Generates completions for the provided prompts.
Args:
request (`GenerateRequest`):
- `prompts` (list of `str`): A list of prompts (text strings) for the model to generate completions.
Returns:
`GenerateResponse`:
- `completion_ids` (list of list of `int`): A list of lists of token IDs for each generated completion.
Example request:
```json
{"prompts": ["Hello world", "What is AI?"]}
```
Example response:
```json
{"completion_ids": [[101, 102, 103], [201, 202, 203]]}
```
"""
# Guided decoding, if enabled
if request.guided_decoding_regex is not None:
guided_decoding = GuidedDecodingParams(backend="outlines", regex=request.guided_decoding_regex)
else:
guided_decoding = None
# Sampling parameters
sampling_params = SamplingParams(
n=request.n,
repetition_penalty=request.repetition_penalty,
temperature=request.temperature,
top_p=request.top_p,
top_k=request.top_k,
min_p=request.min_p,
max_tokens=request.max_tokens,
guided_decoding=guided_decoding,
logprobs=1,
)
# Evenly distribute prompts across DP ranks
chunked_prompts = chunk_list(request.prompts, script_args.data_parallel_size)
# Send the prompts to each worker
for connection, prompts in zip(connections, chunked_prompts):
# When the number of prompts is less than data_parallel_size, some workers will receive empty prompts.

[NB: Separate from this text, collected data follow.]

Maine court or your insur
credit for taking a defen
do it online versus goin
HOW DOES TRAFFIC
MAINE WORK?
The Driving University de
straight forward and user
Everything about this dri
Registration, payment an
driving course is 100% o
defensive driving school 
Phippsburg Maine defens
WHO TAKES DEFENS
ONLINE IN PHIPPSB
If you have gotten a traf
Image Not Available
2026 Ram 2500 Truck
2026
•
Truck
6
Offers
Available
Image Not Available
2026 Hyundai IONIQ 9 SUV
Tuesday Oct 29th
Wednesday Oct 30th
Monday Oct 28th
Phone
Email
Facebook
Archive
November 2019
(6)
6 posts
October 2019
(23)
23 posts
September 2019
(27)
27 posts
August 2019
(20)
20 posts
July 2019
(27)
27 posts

# However, vLLM requires that we always send at least one prompt. So we send a placeholder prompt to comply
# with vLLM's requirement, and we later ignore the result.
if not prompts:
prompts = ["<placeholder>"]
kwargs = {"prompts": prompts, "sampling_params": sampling_params}
connection.send({"type": "call", "method": "generate", "kwargs": kwargs})
# Receive results
all_outputs = [connection.recv() for connection in connections]
# Handle empty prompts (see above)
all_outputs = [output for output, prompts in zip(all_outputs, chunked_prompts) if prompts]

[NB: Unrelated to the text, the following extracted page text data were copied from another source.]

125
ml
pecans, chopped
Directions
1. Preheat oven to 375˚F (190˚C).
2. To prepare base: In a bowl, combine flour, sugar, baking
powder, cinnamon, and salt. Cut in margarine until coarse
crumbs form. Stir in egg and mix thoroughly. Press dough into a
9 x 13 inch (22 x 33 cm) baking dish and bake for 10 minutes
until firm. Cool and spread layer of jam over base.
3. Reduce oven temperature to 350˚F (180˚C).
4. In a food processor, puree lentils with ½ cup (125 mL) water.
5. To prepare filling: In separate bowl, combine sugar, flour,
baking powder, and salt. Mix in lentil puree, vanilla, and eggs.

# Flatten and combine all results
all_outputs = list(chain.from_iterable(all_outputs)) # from list of list to single list
completion_ids = [list(output.token_ids) for outputs in all_outputs for output in outputs.outputs]
logprobs = [output.cumulative_logprob for outputs in all_outputs for output in outputs.outputs]
print(logprobs)
return {
"completion_ids": completion_ids,
"logprobs": logprobs,
}This will allow you to get the CUMULATIVE logprobs of the generated tokens along with the generated tokens ids.
See here for implementation details.
For a detailed account of our experimental procedures, methodologies, and findings, please refer to the project report located at the root of this directory, TheElicitorsFinalReport.pdf.